Collected data
Start of Block

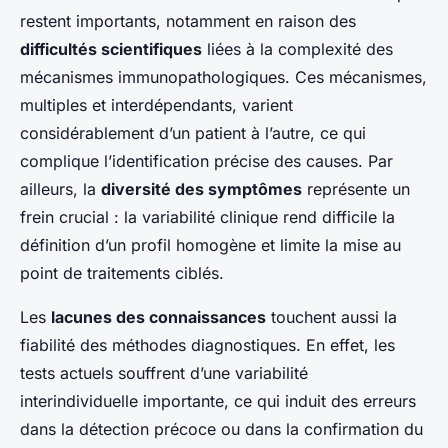
restent importants, notamment en raison des
difficultés scientifiques
liées à la complexité des
mécanismes immunopathologiques. Ces mécanismes,
multiples et interdépendants, varient
considérablement d’un patient à l’autre, ce qui
complique l’identification précise des causes. Par
ailleurs, la
diversité des symptômes
représente un
frein crucial : la variabilité clinique rend difficile la
définition d’un profil homogène et limite la mise au
point de traitements ciblés.
Les
lacunes des connaissances
touchent aussi la
fiabilité des méthodes diagnostiques. En effet, les
tests actuels souffrent d’une variabilité
interindividuelle importante, ce qui induit des erreurs
dans la détection précoce ou dans la confirmation du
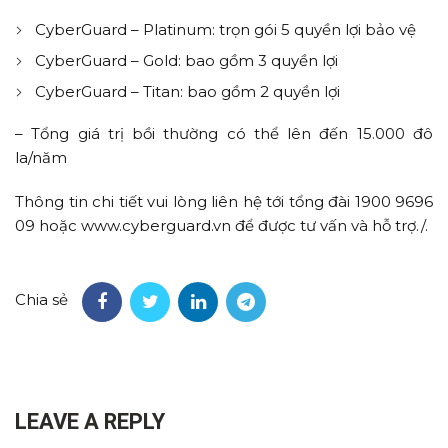
CyberGuard – Platinum: trọn gói 5 quyền lợi bảo vệ
CyberGuard – Gold: bao gồm 3 quyền lợi
CyberGuard – Titan: bao gồm 2 quyền lợi
– Tổng giá trị bồi thường có thể lên đến 15.000 đô
la/năm
Thông tin chi tiết vui lòng liên hệ tới tổng đài 1900 9696
09 hoặc www.cyberguard.vn để được tư vấn và hỗ trợ./.
Chia sẻ
LEAVE A REPLY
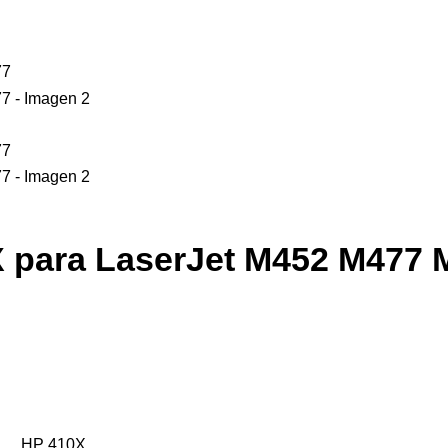
 para LaserJet M452 M477 
HP 410X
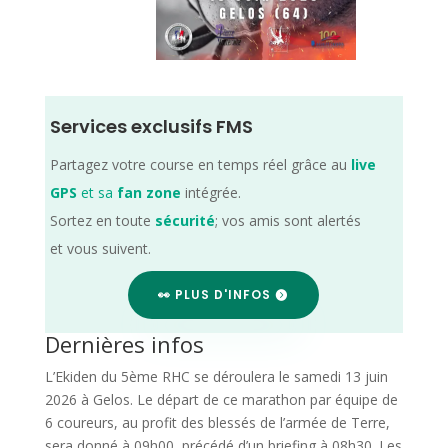
Services exclusifs FMS
Partagez votre course en temps réel grâce au
live
GPS
et sa
fan zone
intégrée.
Sortez en toute
sécurité
; vos amis sont alertés
et vous suivent.
👀 PLUS D'INFOS
Dernières infos
L’Ekiden du 5ème RHC se déroulera le samedi 13 juin
2026 à Gelos. Le départ de ce marathon par équipe de
6 coureurs, au profit des blessés de l’armée de Terre,
sera donné à 09h00, précédé d’un briefing à 08h30. Les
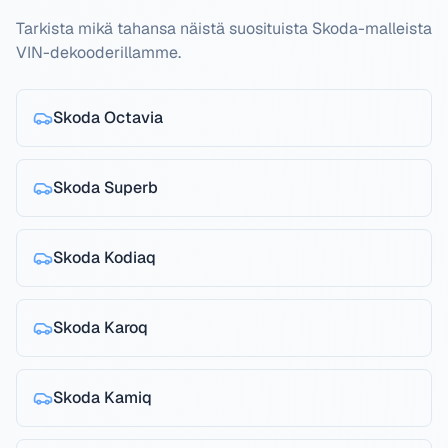
Tarkista mikä tahansa näistä suosituista Skoda-malleista
VIN-dekooderillamme.
Skoda
Octavia
Skoda
Superb
Skoda
Kodiaq
Skoda
Karoq
Skoda
Kamiq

End of Block

Task description
All the lines that hold the word "quyền" must appear in the answer, copied from the records.

Exercise result
CyberGuard – Platinum: trọn gói 5 quyền lợi bảo vệ
CyberGuard – Gold: bao gồm 3 quyền lợi
CyberGuard – Titan: bao gồm 2 quyền lợi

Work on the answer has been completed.